O Grupo de Atuação Estratégica das Defensorias Públicas Estaduais e Distrital nos Tribunais Superiores (Gaets), que reúne defensorias públicas de 11 estados e o Distrito Federal, entrou com um pedido de admissão como “amicus curiae” (amigo da Corte) em uma ação movida pelo partido Rede Sustentabilidade na qual se questiona o decreto do governo federal que lançou a Política Nacional de Educação Especial (PNEE). A mudança, segundo os autores do pedido, incentiva o processo de segregação de estudantes com deficiência e foi vista como retrocesso.
O processo está sob relatoria do ministro Dias Toffoli, que já pediu manifestação da União sobre a medida. Como amicus curiae, o grupo de defensores auxilia o Supremo com subsídios para embasar as decisões. O pedido de ingresso foi aceito, ontem, por Toffoli.
O Gaets ressalta que a mudança viola a Constituição Federal, “que veda quaisquer formas de discriminação”, e também a Convenção sobre os Direitos das Pessoas com Deficiência (CDPD), “que traz como princípio a não discriminação das pessoas com deficiência sob alegação de deficiência, inclusive nas escolas”.
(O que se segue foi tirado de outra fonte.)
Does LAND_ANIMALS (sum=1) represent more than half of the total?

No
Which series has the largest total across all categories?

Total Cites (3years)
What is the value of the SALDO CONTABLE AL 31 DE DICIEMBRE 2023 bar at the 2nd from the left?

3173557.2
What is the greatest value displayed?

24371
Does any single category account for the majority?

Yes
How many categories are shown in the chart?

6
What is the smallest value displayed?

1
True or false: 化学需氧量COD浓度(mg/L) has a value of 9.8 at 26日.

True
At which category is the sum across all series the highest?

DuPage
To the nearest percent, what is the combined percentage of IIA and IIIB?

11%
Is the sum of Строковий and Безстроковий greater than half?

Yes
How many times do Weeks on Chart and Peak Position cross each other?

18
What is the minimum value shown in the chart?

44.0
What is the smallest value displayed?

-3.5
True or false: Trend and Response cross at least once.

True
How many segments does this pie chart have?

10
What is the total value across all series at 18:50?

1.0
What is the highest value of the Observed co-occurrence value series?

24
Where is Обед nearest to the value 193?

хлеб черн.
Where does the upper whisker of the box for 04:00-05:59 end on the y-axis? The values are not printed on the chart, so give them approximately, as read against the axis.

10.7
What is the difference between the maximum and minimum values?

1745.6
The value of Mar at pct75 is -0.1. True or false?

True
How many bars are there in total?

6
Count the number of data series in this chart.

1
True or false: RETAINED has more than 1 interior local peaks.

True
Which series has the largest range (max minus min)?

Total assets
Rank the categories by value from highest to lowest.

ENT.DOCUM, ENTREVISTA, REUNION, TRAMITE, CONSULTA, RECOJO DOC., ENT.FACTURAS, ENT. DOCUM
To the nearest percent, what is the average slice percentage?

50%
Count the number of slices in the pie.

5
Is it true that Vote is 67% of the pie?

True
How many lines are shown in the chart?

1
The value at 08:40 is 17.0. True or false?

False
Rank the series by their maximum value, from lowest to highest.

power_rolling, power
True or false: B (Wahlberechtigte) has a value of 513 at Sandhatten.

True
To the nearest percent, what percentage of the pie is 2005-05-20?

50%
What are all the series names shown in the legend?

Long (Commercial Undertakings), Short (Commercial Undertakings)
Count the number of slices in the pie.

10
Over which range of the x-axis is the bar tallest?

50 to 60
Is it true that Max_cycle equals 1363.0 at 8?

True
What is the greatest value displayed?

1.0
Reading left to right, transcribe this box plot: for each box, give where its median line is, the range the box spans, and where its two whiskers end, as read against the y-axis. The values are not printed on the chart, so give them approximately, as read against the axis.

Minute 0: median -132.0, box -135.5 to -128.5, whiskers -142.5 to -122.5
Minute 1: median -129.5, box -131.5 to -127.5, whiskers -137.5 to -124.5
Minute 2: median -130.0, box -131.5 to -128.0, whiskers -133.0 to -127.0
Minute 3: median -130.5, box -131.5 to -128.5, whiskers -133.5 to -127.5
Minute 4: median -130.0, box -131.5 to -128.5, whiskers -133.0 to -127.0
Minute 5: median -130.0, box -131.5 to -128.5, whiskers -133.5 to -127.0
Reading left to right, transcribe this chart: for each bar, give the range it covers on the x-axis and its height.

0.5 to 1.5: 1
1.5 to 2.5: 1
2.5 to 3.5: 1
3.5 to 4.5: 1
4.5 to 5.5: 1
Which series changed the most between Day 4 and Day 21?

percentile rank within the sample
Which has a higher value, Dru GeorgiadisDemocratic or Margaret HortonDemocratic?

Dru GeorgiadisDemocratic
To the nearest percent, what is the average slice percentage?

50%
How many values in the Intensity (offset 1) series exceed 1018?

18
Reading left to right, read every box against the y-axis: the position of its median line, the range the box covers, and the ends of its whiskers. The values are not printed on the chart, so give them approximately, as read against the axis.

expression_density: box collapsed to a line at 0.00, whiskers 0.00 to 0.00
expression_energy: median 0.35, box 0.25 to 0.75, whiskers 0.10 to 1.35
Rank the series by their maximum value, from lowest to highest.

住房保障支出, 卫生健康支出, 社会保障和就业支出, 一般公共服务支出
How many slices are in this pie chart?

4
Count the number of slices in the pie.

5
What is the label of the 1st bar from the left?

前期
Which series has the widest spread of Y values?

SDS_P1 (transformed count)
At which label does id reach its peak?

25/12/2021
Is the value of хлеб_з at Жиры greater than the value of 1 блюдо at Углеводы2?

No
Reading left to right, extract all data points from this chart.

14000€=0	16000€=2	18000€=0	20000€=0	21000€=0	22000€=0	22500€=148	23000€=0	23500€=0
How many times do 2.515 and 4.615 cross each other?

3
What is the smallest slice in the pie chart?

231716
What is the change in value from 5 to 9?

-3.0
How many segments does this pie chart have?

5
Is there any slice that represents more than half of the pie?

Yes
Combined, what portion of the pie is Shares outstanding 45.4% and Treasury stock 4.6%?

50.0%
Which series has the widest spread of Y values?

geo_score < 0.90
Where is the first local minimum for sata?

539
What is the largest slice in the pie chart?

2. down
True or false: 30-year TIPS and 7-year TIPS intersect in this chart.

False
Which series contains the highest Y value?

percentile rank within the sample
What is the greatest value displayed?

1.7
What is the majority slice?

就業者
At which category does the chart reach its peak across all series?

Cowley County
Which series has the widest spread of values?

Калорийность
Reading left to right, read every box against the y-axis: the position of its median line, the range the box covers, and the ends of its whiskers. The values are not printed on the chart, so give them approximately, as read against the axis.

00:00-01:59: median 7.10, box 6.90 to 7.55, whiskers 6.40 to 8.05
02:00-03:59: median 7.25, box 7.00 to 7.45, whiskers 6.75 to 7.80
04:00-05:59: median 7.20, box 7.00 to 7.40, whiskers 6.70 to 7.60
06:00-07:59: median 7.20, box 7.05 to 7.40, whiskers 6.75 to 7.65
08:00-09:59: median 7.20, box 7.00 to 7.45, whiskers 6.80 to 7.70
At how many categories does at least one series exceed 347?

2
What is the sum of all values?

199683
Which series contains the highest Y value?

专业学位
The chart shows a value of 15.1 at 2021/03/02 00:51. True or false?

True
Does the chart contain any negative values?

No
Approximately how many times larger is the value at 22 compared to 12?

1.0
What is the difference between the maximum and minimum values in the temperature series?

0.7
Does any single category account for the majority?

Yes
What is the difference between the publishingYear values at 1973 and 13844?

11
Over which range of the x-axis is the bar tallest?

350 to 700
A chamada “Política Nacional de Educação Especial” elaborada pelo governo Bolsonaro prevê a educação de alunos com deficiência em salas e escolas especiais — o programa é visto como retrocesso por especialistas e possivelmente discriminatório, pois abre brechas para as escolas regulares, que hoje educam cerca de 90% das crianças com deficiência, passarem a rejeitar alunos com essas características, enviando-as para instituições especiais privadas.
Segundo os defensores, a mudança adotada pelo governo “atinge diretamente a garantia de acesso pelas pessoas com deficiência a um sistema educacional inclusivo e aprendizado ao longo de toda a vida”, além de ferir os direitos de não ser discriminado e o de participar na elaboração de políticas públicas voltadas para pessoas com deficiência.
O Gaets pontua ainda que uma decisão do Supremo sobre o assunto impactará não somente no âmbito educacional de pessoas com deficiência como também na inclusão dessa população em outros aspectos da vida em comunidade.
“Esta decisão, pelo peso e protagonismo de que é dotado seu prolator, órgão máximo do Judiciário Nacional, poderá representar avanço de revelo no caminhar do povo brasileiro em direção à eliminação de todas as barreiras — em especial as atitudinais — em relação às pessoas com deficiência”, apontam os defensores.
No pedido, os defensores apontam que, segundo dados do IBGE do Censo 2010, cerca de 23,9% da população declararam ter pelo menos uma deficiência. “A norma em questão possui elevado impacto social, de modo que a análise da sua constitucionalidade constitui matéria de inegável relevância”, frisa o grupo.
Adaptação
Defensor público no Rio de Janeiro, com representação em Brasília, Pedro Carriello afirma que o decreto “além de inconstitucional, traz prejuízos às crianças com deficiência”. “Ele altera algo que estava dando certo na socialização da criança e adaptação de um mundo real, tanto para a criança que não tem qualquer dificuldade a conviver, como para aquela que tem”.
No pedido, os defensores justificam, ainda, que a inclusão na qualidade de “amicus curiae” tem como intuito “ampliar o debate, juntar documentos e prestar informações relevantes aos convencimentos dos eméritos ministros”.
A ação foi apresentada no último dia 6 pela Rede, que questiona a política do governo que incentiva a separação de alunos com deficiência para instituições especiais. Segundo o partido, o foco da política deveria ser dar mais estrutura às escolas regulares do que direcionar verbas às instituições especiais, que vem perdendo financiamento do governo desde 2008, quando passou a vigorar a política de inclusão de pessoas com deficiência em escolas regulares.
“Serão drenados, assim, os recursos que deveriam se destinar ao aprimoramento de instalações físicas, treinamento de professores e outras medidas necessárias à consecução da política de inclusão”, apontou o Partido.
Liminarmente, a Rede pede ao Supremo que suspenda o decreto que prevê a “Política Nacional de Educação Especial” e, no mérito, considere o texto inconstitucional.